Thecla the name of several saints of the Romish Church.
1. The daughter of people living at Iconium, who is occasionally mentioned by Epiphanius, Ambrose, Augustine, and other Church fathers, and of whom tradition relates that she was converted through the preaching of Paul in the house of Onesiphorus, and that she thereupon renounced all worldly possessions and separated from her betrothed, a wealthy man named Thamyris. No arguments or appeals could change her course. Both she and Paul were imprisoned; and she was condemned to death by fire, while the apostle was banished. A cloud, however, extinguished the fire, and Thecla, uninjured, accompanied Paul to Antioch. To escape the persistency of a second wooer of noble rank named Alexander, she took refuge with a noble widow whose name was Tryphaena. Again she was condemned to die, this time by the teeth of wild beasts, and again she escaped uninjured, the animals crouching at her feet or being killed by thunder-bolts. She now assumed male clothing and followed Paul to Myra, where she received direction from him to teach the heathen the truths of Christianity. She thereupon returned to her native city, and afterwards went to Seleucia, where she succeeded in converting many people and in healing large numbers of the sick. A shining cloud accompanied her as she went about. When she died, many miracles were wrought at her grave and by her relics. Her day is variously given-May 18 or 19, or Sept. 23 or 24. A treatise entitled Περίοδοι Pauli et Thelae, probably the work of an Asiatic presbyter, was in circulation as early as the 3rd century. It mentioned her missionary tours in the company of Paul, and her miracles; recommended the celibate state, and asserted its holiness; inculcated the duty of praying for the dead, and belief in purgatory; and was branded as Apocryphal by Tertullian, Jerome, and pope Gelasius I. See Acta S.S. 23. Sept. (Antw. 1757), 6:546-568; Baronins, Annal. Eccl. (Colossians Agrip. 1609), 1, 398-402; Unschuld. Nachr. v, alten u. neuen theolog. Sachen (Leips. 1702), p. 136 sq. SEE THECLA AND PAUL (Acts of).

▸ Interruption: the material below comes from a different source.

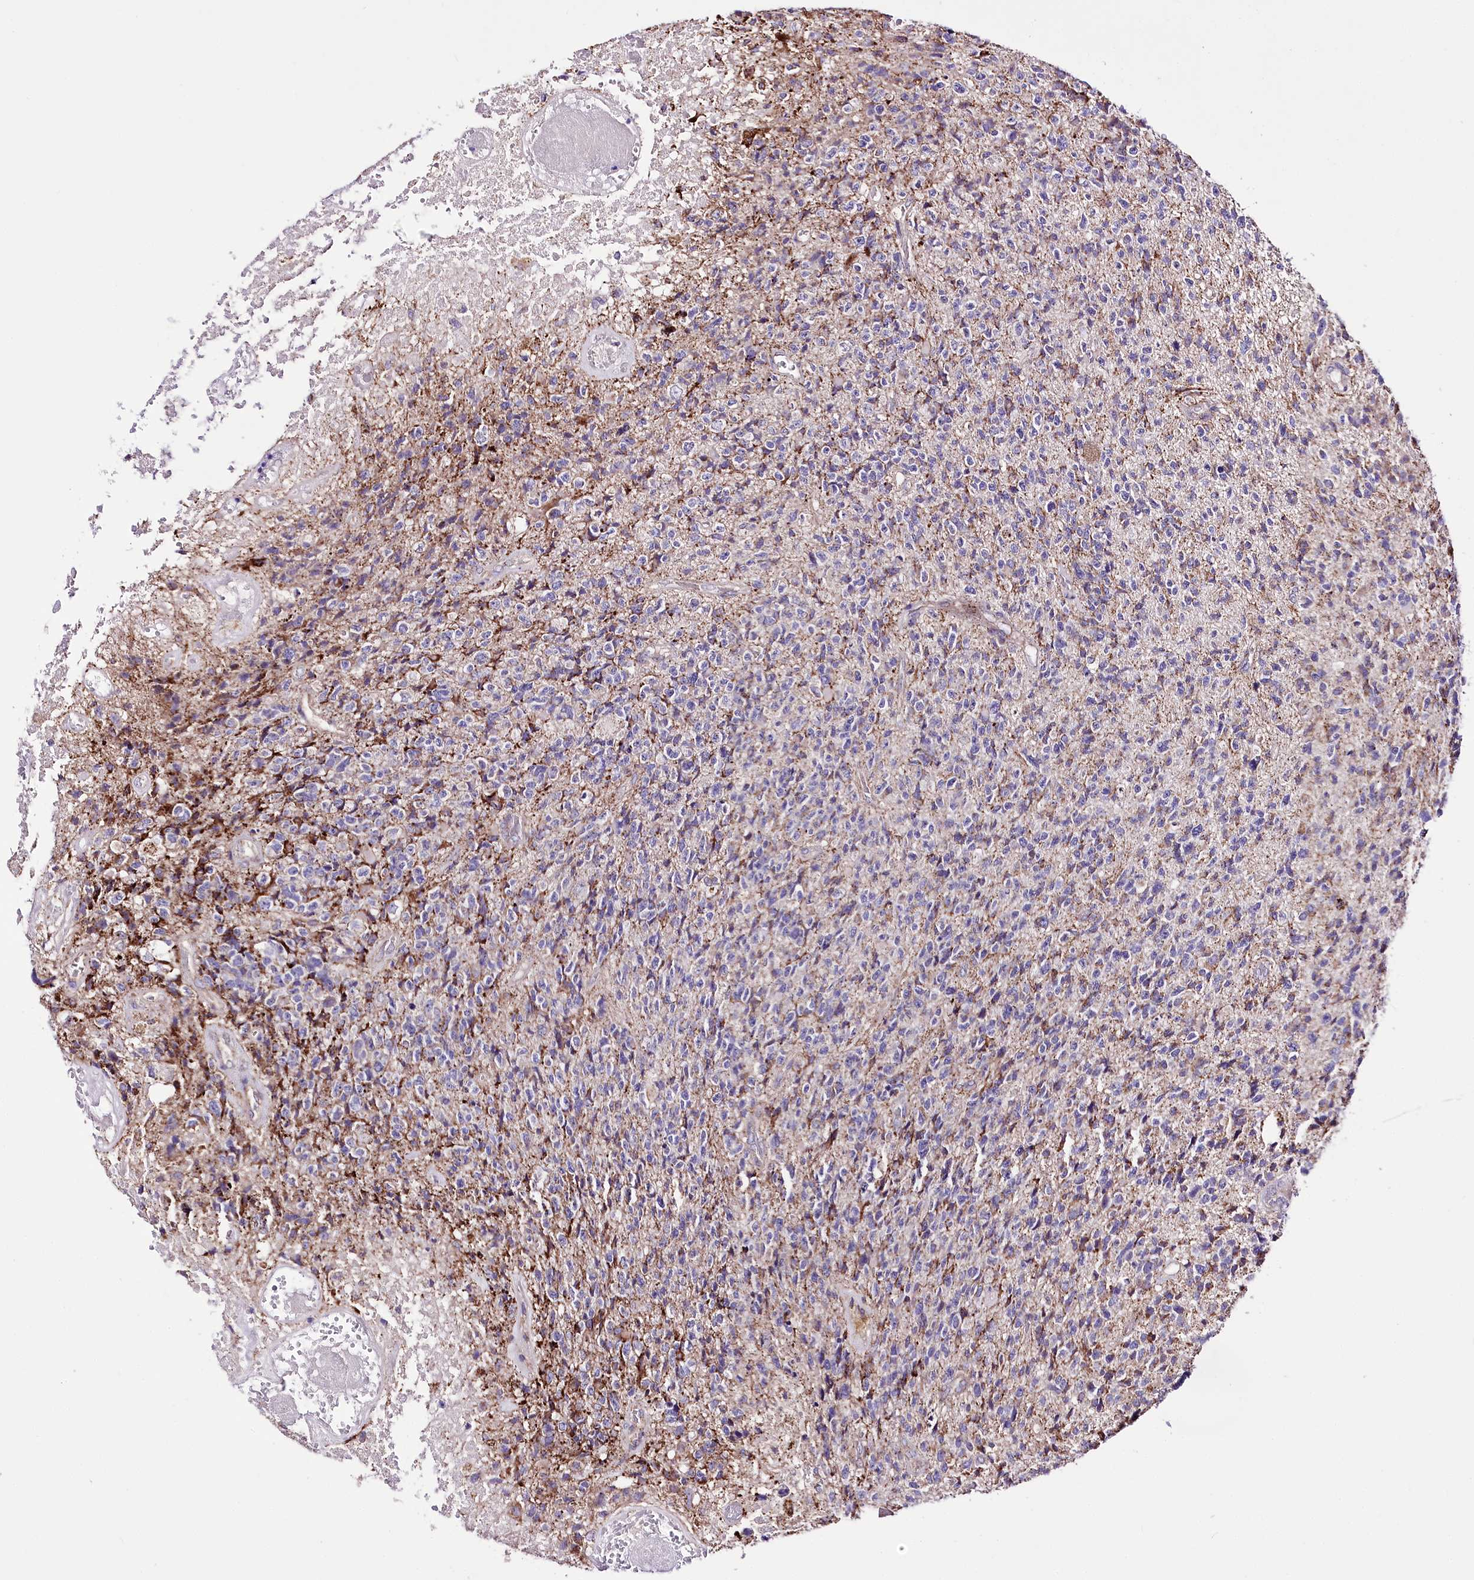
{"staining": {"intensity": "moderate", "quantity": "<25%", "location": "cytoplasmic/membranous"}, "tissue": "glioma", "cell_type": "Tumor cells", "image_type": "cancer", "snomed": [{"axis": "morphology", "description": "Glioma, malignant, High grade"}, {"axis": "topography", "description": "Brain"}], "caption": "DAB immunohistochemical staining of human malignant glioma (high-grade) displays moderate cytoplasmic/membranous protein staining in about <25% of tumor cells.", "gene": "ATE1", "patient": {"sex": "male", "age": 76}}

2. A reputed native of Sicily of noble rank. She was instructed in Christianity by her mother, Isidora, aided many persecuted Christians, and gave burial to the bodies of many martyrs, which she had purchased. For this she was brought to trial, but escaped the threatening danger. Afterwards she instructed many heathen people, built a number of churches, and endowed with a rich income a bishopric which she founded. Jan. 10 is consecrated to her memory.
3. An alleged martyr, the associate of Mariana, Martha, Mary, and Enneis. She is reported to have lived near Asa, in Persia. A priest named Paul endeavored to persuade these virgins to renounce the Christian faith, and when they refused he caused them to be terribly scourged and then beheaded. Soon afterwards be became himself the victim of a violent death, as they had predicted. The memory of these martyrs is honored on June 9. See Asführl. Heil. —Lexikon (Cologne and Frankf. 1719), p. 2132 sq. — Herzog, Real-Encyklop. s.v.